Никита просыпался от плотной возни, сладких стонов на соседней кровати, лежал не дыша, навечно запечатлевая в памяти скульптурные сексуальные композиции.
Однако же вскоре Савве прискучил принцип «одна ночь — одна девушка», он начал приводить по две. А как-то, проснувшись среди ночи, Никита обнаружил, что в комнате три девушки, причем две были в работе (если данное определение здесь уместно), третья же, «парующая» сидела в кресле и как-то слишком пристально смотрела на притворявшегося спящим Никиту.
Ощутив томительный позыв плоти, Никита вдруг подумал, что, пожалуй, и он бы мог… Но тут же ему стало страшно, такую могучую, перечеркивающую несерьезные его надежды тень наложил в лунном свете на стену высвободившийся из нежного трепещущего (чтобы тут же уйти в другое) ущелья (е) член Саввы. Никита понял, что это все равно что предложить изнывающим от жажды девушкам черпать воду стаканчиком, когда рядом (Савва) есть возможность черпать ведром.
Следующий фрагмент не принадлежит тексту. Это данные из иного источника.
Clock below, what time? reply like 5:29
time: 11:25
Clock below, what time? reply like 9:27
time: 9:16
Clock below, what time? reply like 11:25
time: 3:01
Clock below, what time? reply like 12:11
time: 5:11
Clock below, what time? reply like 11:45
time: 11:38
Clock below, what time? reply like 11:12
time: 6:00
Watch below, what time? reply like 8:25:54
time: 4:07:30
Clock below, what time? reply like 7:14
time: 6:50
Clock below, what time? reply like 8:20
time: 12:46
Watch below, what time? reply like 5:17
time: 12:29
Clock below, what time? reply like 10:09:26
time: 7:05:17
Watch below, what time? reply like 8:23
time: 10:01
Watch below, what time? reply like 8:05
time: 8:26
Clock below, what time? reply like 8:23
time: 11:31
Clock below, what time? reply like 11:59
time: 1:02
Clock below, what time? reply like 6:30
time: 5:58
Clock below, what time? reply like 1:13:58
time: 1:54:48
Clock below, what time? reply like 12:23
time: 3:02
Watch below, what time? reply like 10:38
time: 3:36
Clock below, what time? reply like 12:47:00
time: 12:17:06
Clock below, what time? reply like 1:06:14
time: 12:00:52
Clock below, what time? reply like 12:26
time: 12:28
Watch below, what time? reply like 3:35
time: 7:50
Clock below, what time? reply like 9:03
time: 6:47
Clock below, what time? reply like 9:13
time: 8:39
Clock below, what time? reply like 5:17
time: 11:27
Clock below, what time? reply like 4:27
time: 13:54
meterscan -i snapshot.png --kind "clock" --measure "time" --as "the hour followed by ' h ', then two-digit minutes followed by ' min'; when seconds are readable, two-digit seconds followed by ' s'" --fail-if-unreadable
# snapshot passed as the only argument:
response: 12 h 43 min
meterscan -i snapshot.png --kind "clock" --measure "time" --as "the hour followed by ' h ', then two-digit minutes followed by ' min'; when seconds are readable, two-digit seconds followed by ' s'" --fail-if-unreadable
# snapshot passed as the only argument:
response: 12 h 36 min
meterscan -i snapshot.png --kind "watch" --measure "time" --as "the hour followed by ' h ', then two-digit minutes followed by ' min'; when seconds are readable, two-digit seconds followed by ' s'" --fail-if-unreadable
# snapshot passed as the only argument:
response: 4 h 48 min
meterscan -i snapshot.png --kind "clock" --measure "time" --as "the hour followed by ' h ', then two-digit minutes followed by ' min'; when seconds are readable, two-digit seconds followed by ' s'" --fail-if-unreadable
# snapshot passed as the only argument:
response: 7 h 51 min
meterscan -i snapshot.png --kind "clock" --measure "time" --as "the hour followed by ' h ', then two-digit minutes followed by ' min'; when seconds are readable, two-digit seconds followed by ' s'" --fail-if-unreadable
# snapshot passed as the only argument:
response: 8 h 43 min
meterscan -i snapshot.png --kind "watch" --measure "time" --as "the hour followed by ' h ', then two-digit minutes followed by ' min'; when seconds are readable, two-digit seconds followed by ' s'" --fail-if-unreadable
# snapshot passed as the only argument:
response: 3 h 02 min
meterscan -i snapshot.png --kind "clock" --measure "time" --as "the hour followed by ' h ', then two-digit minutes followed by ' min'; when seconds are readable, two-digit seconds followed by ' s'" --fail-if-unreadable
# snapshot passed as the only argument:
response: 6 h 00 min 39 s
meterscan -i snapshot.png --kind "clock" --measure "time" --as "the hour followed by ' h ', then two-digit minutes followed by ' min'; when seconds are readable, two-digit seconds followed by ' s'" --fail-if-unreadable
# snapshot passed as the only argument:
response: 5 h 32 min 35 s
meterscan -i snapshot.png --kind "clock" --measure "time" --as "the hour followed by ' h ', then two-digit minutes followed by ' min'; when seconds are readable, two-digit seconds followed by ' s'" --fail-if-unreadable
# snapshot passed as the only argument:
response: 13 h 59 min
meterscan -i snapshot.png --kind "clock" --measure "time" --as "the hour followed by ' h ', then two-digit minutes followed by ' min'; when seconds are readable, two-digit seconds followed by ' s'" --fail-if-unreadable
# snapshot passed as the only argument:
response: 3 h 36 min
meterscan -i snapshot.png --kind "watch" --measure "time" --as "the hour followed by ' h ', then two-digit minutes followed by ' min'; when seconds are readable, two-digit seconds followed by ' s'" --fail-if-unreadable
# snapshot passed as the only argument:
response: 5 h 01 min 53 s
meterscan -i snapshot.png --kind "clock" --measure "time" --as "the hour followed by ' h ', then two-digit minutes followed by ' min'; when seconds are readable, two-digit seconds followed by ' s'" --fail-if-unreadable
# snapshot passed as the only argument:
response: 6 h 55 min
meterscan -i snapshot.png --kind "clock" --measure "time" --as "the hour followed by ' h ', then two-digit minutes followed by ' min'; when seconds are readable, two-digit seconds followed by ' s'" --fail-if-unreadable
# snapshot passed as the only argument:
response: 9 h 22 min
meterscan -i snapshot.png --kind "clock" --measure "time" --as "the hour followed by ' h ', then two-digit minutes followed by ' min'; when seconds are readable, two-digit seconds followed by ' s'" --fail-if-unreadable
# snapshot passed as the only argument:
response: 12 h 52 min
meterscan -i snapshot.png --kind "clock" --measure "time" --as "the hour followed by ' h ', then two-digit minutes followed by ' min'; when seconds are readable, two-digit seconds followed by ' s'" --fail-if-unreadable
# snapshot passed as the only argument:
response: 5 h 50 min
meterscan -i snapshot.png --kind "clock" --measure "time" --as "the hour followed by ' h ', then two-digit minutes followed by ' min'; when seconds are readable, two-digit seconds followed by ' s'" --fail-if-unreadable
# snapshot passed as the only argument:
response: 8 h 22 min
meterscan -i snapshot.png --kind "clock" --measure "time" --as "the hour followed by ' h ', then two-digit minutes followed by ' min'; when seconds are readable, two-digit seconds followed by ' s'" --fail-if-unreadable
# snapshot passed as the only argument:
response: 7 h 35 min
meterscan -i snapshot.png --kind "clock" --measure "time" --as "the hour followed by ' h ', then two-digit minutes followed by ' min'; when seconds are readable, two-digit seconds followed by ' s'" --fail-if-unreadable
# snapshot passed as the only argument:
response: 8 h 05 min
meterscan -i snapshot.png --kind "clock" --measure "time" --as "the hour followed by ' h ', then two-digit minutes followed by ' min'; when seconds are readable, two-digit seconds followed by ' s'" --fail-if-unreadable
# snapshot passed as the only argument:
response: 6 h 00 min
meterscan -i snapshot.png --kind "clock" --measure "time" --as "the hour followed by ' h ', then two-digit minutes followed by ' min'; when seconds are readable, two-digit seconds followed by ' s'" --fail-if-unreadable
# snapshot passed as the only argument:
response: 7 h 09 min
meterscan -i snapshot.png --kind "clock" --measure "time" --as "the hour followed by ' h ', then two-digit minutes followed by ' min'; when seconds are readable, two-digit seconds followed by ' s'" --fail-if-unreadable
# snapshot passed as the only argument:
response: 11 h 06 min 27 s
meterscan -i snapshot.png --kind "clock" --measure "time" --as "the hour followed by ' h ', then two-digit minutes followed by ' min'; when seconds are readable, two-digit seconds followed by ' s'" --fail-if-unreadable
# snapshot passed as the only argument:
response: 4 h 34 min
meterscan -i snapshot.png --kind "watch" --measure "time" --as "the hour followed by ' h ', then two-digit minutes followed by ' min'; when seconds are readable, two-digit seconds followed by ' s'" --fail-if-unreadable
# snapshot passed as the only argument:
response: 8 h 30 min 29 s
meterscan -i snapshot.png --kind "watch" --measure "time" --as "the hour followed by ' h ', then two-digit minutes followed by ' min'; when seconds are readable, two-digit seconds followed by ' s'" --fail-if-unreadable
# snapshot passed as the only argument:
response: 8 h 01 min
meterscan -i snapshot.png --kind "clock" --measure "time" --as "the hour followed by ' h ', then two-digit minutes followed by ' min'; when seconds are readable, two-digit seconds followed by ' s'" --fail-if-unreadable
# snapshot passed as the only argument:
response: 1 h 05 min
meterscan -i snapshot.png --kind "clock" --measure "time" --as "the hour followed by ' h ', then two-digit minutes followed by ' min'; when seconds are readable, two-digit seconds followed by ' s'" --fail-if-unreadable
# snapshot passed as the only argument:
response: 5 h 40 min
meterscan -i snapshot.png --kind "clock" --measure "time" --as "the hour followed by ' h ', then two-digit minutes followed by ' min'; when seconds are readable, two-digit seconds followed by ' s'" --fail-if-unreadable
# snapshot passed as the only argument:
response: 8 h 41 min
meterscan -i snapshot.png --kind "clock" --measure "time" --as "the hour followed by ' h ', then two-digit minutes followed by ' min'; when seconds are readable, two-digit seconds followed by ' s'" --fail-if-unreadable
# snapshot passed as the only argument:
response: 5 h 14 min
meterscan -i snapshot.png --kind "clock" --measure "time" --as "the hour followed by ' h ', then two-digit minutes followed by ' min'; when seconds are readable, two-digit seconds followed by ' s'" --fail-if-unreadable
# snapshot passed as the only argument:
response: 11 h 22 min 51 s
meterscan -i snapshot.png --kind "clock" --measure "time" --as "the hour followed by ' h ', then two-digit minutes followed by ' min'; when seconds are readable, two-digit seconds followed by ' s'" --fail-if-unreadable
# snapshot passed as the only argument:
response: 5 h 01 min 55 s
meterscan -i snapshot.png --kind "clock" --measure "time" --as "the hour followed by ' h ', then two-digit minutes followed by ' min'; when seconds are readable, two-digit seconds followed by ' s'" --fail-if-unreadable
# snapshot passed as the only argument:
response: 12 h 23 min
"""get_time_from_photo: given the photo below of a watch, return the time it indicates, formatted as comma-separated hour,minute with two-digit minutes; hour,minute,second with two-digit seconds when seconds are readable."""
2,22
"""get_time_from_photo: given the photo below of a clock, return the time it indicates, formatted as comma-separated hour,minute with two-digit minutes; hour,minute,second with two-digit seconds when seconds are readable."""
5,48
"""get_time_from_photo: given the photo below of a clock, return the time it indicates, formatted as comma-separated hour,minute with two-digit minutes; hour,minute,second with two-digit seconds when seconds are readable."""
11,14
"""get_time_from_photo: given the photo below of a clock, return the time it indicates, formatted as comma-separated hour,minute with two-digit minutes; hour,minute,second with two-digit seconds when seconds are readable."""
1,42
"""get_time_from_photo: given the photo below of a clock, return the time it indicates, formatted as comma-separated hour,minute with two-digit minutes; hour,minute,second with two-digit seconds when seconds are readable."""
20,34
Девушки его просто засмеют, если он посмеет.
Он чуть не заплакал от огорчения.
Никите хотелось на практике овладеть наукой любви, а не плавать до одури брассом и кролем, не ходить почтительно по музею какого-то лохматого, широкомордого, как облепленная сеном лопата, Волошина, носившего просторную толстовку и пившего чай (а может и не чай) из огромной синей в белых пятнах (она была в числе экспонатов) фарфоровой кружки, не позориться на проклятых водных лыжах.
«Привет, — вдруг услышал он тихий голос в самом своем ухе, но, быть может, и в сердце. Никита решил было, что в ухе плещется, живет своей жизнью, играет в слова задержавшаяся там после вечернего купания морская вода. Если же речь идет о сердце — то некая обобщенная мысль о близости полов. Единственно, непонятно было, почему она начинается со слова “привет”? Но это была не вода и не обобщенная, начинающаяся со слова “привет” сердечная мысль о близости полов. — Меня зовут Цена».
С ним разговаривала сидевшая в кресле совершенно обнаженная девушка. Похоже, она уже не надеялась, что когда-нибудь подойдет ее очередь, так слаженно и самозабвенно занималось любовью трио на соседней кровати. В лунном свете девушка казалась ртутной или свинцовой, то есть из мягкого металла, лобок же, груди и голова как будто были из темного мрамора.
Никита вдруг почувствовал (хотя, может статься, это было ложное чувство) как пронзительно-одиноко и в то же время горестно-свободно в данный момент комбинированной (металло-мраморной) девушке. Хотя ему было трудно понять, на что, собственно, она надеялась, придя глухой ночью в номер к Савве с двумя другими девушками?